■ What to produce ■
Both the line with "pinky dip: (554, 510)" and the line with "middle dip: (539, 532)" in the records below must appear in the output, along with every line between them, exactly and with nothing added.
Data START
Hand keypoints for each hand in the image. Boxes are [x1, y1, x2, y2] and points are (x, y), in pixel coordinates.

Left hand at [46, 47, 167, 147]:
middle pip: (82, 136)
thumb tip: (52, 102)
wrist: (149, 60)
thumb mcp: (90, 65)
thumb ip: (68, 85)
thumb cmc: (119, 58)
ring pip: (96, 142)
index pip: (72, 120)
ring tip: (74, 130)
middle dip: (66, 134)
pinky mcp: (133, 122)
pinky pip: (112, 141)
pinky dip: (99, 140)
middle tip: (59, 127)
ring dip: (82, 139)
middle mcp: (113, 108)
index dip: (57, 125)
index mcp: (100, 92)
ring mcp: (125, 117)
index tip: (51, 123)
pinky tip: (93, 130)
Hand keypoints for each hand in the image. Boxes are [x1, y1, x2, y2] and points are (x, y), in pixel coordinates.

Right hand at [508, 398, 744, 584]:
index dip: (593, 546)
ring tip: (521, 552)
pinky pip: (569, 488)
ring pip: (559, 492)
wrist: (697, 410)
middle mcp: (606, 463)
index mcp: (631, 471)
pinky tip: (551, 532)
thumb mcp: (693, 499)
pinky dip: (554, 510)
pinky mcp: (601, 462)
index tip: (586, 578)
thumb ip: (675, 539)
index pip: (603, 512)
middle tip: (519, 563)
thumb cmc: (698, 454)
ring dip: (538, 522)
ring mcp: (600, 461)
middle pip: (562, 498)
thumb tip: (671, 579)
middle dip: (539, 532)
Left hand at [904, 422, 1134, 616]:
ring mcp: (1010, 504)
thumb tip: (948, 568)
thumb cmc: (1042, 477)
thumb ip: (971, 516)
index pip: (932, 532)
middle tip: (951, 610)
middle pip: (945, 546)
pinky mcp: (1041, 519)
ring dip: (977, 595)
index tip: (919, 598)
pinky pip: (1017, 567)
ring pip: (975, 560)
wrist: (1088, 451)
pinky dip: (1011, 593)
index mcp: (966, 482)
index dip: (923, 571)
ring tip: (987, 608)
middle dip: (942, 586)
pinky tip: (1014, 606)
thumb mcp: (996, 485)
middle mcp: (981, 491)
Data END
Data START
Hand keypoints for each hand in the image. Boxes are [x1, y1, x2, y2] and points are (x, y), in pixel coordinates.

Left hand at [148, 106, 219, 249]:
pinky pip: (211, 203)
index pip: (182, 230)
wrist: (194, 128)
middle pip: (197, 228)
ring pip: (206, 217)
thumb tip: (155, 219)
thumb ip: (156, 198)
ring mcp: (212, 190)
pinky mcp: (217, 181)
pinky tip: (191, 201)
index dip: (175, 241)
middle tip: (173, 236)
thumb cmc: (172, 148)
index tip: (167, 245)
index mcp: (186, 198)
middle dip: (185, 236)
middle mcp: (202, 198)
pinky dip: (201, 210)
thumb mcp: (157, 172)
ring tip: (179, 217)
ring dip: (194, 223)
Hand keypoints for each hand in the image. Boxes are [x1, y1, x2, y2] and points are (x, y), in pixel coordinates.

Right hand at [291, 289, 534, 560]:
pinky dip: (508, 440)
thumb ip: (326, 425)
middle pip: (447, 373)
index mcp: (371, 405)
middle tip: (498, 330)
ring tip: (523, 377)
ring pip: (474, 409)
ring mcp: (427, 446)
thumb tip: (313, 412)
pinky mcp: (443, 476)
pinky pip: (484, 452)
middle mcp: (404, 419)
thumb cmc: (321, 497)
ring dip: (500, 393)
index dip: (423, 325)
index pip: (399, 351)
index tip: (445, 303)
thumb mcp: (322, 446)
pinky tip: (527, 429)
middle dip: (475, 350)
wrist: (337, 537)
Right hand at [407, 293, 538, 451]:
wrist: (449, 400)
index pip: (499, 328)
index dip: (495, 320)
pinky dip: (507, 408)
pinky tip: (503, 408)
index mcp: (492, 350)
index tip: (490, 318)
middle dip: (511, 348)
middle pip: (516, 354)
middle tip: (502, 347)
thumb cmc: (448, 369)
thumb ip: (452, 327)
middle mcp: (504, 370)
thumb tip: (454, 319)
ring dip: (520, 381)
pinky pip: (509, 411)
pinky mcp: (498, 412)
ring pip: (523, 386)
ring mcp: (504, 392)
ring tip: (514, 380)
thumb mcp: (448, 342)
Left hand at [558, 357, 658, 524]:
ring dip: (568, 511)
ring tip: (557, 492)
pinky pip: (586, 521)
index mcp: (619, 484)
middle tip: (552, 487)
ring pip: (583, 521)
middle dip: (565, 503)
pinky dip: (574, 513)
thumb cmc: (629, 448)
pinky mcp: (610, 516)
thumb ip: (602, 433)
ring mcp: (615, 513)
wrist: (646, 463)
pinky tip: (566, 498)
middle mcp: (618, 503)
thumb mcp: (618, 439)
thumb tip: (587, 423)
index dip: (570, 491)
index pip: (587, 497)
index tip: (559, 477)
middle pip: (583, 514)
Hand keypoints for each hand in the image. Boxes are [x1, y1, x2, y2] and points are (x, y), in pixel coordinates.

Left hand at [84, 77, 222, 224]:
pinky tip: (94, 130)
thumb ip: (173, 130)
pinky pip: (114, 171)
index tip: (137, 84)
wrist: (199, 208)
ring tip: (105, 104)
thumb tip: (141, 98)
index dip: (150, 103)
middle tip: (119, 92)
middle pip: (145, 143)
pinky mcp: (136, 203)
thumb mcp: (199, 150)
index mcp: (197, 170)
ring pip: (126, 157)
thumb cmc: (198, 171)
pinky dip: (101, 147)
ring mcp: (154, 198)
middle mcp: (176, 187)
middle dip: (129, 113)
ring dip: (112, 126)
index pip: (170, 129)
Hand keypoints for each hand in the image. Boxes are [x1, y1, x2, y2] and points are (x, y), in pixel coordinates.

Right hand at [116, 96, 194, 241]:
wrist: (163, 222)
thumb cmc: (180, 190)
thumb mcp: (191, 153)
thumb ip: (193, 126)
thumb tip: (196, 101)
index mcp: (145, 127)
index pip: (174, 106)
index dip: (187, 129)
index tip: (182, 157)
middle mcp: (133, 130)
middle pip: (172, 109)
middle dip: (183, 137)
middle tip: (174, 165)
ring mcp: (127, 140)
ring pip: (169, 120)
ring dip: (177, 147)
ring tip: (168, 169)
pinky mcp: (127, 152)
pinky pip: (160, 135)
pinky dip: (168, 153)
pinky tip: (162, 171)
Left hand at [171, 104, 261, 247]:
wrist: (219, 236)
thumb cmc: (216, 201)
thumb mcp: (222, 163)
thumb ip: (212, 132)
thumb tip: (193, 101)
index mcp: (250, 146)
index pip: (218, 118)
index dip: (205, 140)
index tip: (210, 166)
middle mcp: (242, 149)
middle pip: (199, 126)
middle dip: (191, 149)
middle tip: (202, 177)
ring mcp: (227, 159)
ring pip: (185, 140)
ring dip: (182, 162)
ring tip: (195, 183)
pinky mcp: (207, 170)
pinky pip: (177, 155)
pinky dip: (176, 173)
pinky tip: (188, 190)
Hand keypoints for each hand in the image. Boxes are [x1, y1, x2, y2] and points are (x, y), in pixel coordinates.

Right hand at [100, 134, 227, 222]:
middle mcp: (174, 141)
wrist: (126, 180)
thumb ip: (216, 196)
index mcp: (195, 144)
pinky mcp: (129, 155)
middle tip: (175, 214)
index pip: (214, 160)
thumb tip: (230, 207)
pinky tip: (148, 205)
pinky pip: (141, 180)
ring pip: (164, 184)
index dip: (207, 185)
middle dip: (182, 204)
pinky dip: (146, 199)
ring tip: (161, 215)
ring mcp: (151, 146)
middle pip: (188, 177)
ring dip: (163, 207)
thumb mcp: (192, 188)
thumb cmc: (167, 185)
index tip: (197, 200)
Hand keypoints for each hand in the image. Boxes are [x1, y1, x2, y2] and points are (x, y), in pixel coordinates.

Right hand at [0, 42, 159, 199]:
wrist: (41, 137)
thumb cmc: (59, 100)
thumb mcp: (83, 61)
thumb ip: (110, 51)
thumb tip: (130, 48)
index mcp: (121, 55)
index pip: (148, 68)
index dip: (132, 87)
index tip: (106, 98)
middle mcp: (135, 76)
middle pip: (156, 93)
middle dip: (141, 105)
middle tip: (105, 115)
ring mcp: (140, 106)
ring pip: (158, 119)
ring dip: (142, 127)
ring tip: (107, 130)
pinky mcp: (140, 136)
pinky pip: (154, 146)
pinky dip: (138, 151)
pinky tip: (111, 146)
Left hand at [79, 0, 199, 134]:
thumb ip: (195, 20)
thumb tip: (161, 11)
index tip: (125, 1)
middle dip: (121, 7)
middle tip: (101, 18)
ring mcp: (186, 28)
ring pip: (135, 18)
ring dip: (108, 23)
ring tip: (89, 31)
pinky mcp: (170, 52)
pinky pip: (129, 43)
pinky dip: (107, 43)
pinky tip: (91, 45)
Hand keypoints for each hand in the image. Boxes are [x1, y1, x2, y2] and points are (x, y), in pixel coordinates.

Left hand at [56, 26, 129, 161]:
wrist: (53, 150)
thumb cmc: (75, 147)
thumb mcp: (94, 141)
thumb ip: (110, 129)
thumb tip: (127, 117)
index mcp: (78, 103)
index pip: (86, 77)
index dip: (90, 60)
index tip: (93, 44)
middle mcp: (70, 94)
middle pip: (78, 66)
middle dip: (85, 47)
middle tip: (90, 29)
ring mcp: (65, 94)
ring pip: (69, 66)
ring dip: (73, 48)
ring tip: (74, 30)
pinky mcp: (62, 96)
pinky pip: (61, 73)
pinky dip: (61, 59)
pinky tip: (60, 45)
Data END
■ Task answer ■
pinky dip: (554, 510)
pinky mcp: (601, 462)
index tip: (586, 578)
thumb ip: (675, 539)
index pip: (603, 512)
middle tip: (519, 563)
thumb cmc: (698, 454)
ring dip: (538, 522)
ring mcp: (600, 461)
middle pip: (562, 498)
thumb tip: (671, 579)
middle dip: (539, 532)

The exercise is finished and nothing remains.